D) uniformização do processo produtivo.
❌ Incorreta: é a armadilha mais sedutora, pois o texto cita "métodos mais racionais". Mas racionalização não é uniformização: descreve-se um aperfeiçoamento seletivo, liderado pelas abadias cistercienses, não um processo padronizado em toda a Europa ocidental. A causa é a demanda de mercado vinda das cidades, não um método único generalizado.
E) desconcentração da estrutura fundiária.
❌ Incorreta: o período é marcado pelo oposto — concentração e expansão de terras nas mãos de grandes proprietários, incluindo a Igreja e ordens como a de Cister, que promoviam colonização interna para ampliar sua produção. Não há no texto menção a fragmentação ou redistribuição da posse da terra.

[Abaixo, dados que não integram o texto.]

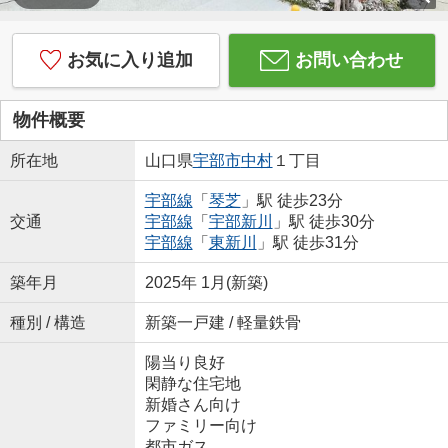
お気に入り追加
お問い合わせ
物件概要
所在地
山口県
宇部市
中村
１丁目
宇部線
「
琴芝
」駅 徒歩23分
交通
宇部線
「
宇部新川
」駅 徒歩30分
宇部線
「
東新川
」駅 徒歩31分
築年月
2025年 1月(新築)
種別 / 構造
新築一戸建 / 軽量鉄骨
陽当り良好
閑静な住宅地
新婚さん向け
ファミリー向け
都市ガス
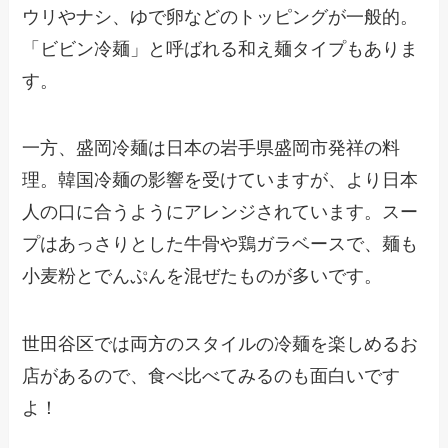
ウリやナシ、ゆで卵などのトッピングが一般的。
「ビビン冷麺」と呼ばれる和え麺タイプもありま
す。
一方、盛岡冷麺は日本の岩手県盛岡市発祥の料
理。韓国冷麺の影響を受けていますが、より日本
人の口に合うようにアレンジされています。スー
プはあっさりとした牛骨や鶏ガラベースで、麺も
小麦粉とでんぷんを混ぜたものが多いです。
世田谷区では両方のスタイルの冷麺を楽しめるお
店があるので、食べ比べてみるのも面白いです
よ！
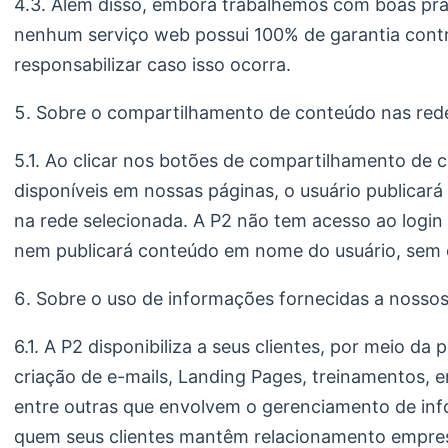
4.3. Além disso, embora trabalhemos com boas prá
nenhum serviço web possui 100% de garantia cont
responsabilizar caso isso ocorra.
Sobre o compartilhamento de conteúdo nas rede
5.1. Ao clicar nos botões de compartilhamento de 
disponíveis em nossas páginas, o usuário publicará
na rede selecionada. A P2 não tem acesso ao login
nem publicará conteúdo em nome do usuário, sem qu
Sobre o uso de informações fornecidas a nossos
6.1. A P2 disponibiliza a seus clientes, por meio d
criação de e-mails, Landing Pages, treinamentos, 
entre outras que envolvem o gerenciamento de in
quem seus clientes mantêm relacionamento empresa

🏆 Gabarito: B — o texto de Duby liga explicitamente o aperfeiçoamento da pecuária lanígera à demanda de "compradores vindos da Flandres ou da Itália", regiões-símbolo do crescimento urbano e manufatureiro medieval; logo, a causa histórica é o desenvolvimento da vida urbana.
Passo 6 — Conclusão, Generalização e Dica de Prova
- Reafirmação do gabarito: só a alternativa B nomeia a causa estrutural coerente com o texto — cidades em expansão (Flandres e Itália) gerando demanda de mercado que estimula e racionaliza a produção rural.
- Padrão de cobrança: o ENEM recorre com frequência a trechos de historiadores como Duby, Le Goff e Pirenne para testar o entendimento do Renascimento Comercial e Urbano dos séculos XI-XIII, sempre cobrando a relação entre crescimento das cidades, comércio de longa distância e transformação da economia rural feudal.
- Generalização: sempre que um texto descrever um produto rural sendo demandado por centros urbanos ou comerciais nomeados (feiras, cidades, rotas), a causa histórica pedida quase sempre é o crescimento urbano-comercial, e não regime de trabalho ou estrutura fundiária, a menos que o texto traga evidência explícita nesse sentido.
- Dica de eliminação rápida: elimine de cara A e C — o texto não fala em trabalho escravo nem em impostos. Entre B, D e E, pergunte "o texto aponta uma causa vinda de FORA do campo (cidades) ou de DENTRO do campo (organização da terra/produção)?" — a resposta "de fora" leva direto a B.
- Conexões: o tema dialoga com a Revolução Comercial da Baixa Idade Média, o papel das feiras de Champagne e da Liga Hanseática, e o crescimento das corporações de ofício nas cidades medievais europeias.